June 18, 2020
The secret to surviving COVID-19 could be locked in our DNA. Researchers are analyzing genome sequences to find clues about why some people are more susceptible to the virus.
Right now, doing that work comes with a hefty price tag.
But Praveen Rao is developing a way for more scientists to unlock that information for free.
Rao is an associate professor with joint appointment in Health Management & Informatics and Electrical Engineering & Computer Science. He received RAPID funding from the National Science Foundation to democratize genome sequence analysis by providing tools to analyze and compare genomes.
A human genome is a person’s complete set of DNA. It contains more than 3 billion DNA base pairs. In order to compare genome sequences, researchers use digital replicas. And that requires a massive amount of computer storage and memory.
“We see more and more that human genes may hold the answer to finding a cure or treatment for COVID-19,” Rao said. “But genome sequences are very large, and commercial cloud platforms cost a lot of money to analyze these sequences. This NSF project will provide a way to work with genome sequences at a large scale without having to go through an expensive commercial cloud platform.”
Leveling the Playing Field
Rao will use CloudLab to provide that system, including the software, necessary algorithms and storage space. That means anyone with a CloudLab account will be able to upload, analyze and compare genome sequences.
“What we wish to do is give them a browser interface where they can load their data and get their analysis results,” Rao said. “You don’t have to think about cost or any kind of processing that would otherwise have to be done by someone with a software background.

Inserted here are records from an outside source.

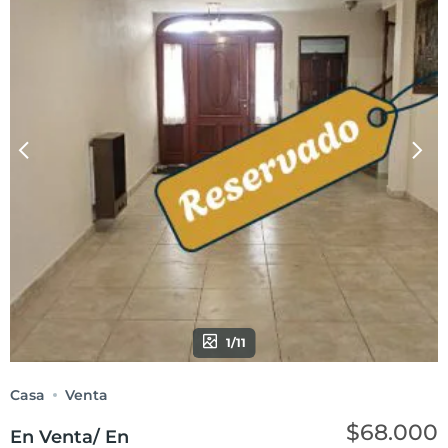
1/11
Casa
Venta
$68.000
En Venta/ En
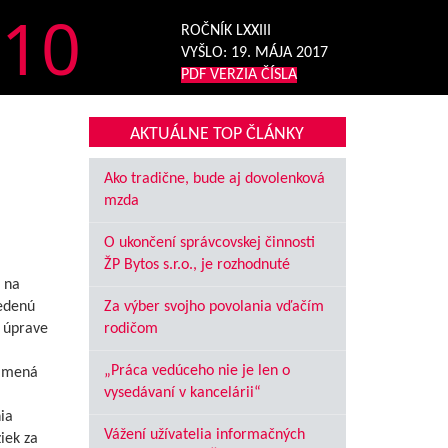
10
ROČNÍK LXXIII
VYŠLO:
19. MÁJA 2017
PDF VERZIA ČÍSLA
AKTUÁLNE TOP ČLÁNKY
Ako tradične, bude aj dovolenková
mzda
O ukončení správcovskej činnosti
ŽP Bytos s.r.o., je rozhodnuté
 na
edenú
Za výber svojho povolania vďačím
o úprave
rodičom
„Práca vedúceho nie je len o
namená
vysedávaní v kancelárii“
ia
Vážení užívatelia informačných
iek za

You just load the sequences, and we’ll give you the results.”
Researchers who have had the ability to analyze genomes have found links between genetic markers and symptoms of the virus. For instance, geneticists recently discovered a connection between Type A blood and respiratory problems.

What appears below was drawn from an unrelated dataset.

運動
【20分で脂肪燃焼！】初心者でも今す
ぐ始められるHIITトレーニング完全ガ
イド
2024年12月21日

Rao’s work will level the playing field, allowing more scientists to analyze genomes for coronavirus clues.
“We want to make this available to everyone, not just for a chosen few with resources,” he said. “Even those who aren’t scientists will be able to use it. This is a simple yet effective way to make progress toward finding a cure for COVID-19.”
His research team includes fellow Health Management and Informatics faculty, as well as faculty from the Department of Pathology and Anatomical Sciences (School of Medicine) and College of Agriculture, Food and Natural Resources.
The RAPID project has several educational offshoots.
First, it will allow NSF to test and expand CloudLab’s capabilities. CloudLab is an NSF-funded experimental testbed where researchers can explore new cloud technologies. This will be the first time it has been used to analyze genome sequences at scale.
“Part of the study is developing new techniques that will make this process more efficient and scalable,” Rao said. “The networking data will inform us about how we design software systems to support large-scale workloads on CloudLab.”
Rao plans to incorporate his findings in the classroom. He is starting a new course titled “Data Science in Healthcare” this fall. Next spring, he will begin offering the course titled “Principles of Big Data Management” to engineering students.
And he will offer a workshop next summer to introduce high school students to the concept of data analysis and cloud computing.
“We want to disseminate the knowledge we have in context of our understanding of both disease and computer science technology,” Rao said. “Perhaps a student will look at this work and consider pursuing a STEM degree and eventually graduate school, and maybe even become the next generation of researchers and educators. That’s the hope.”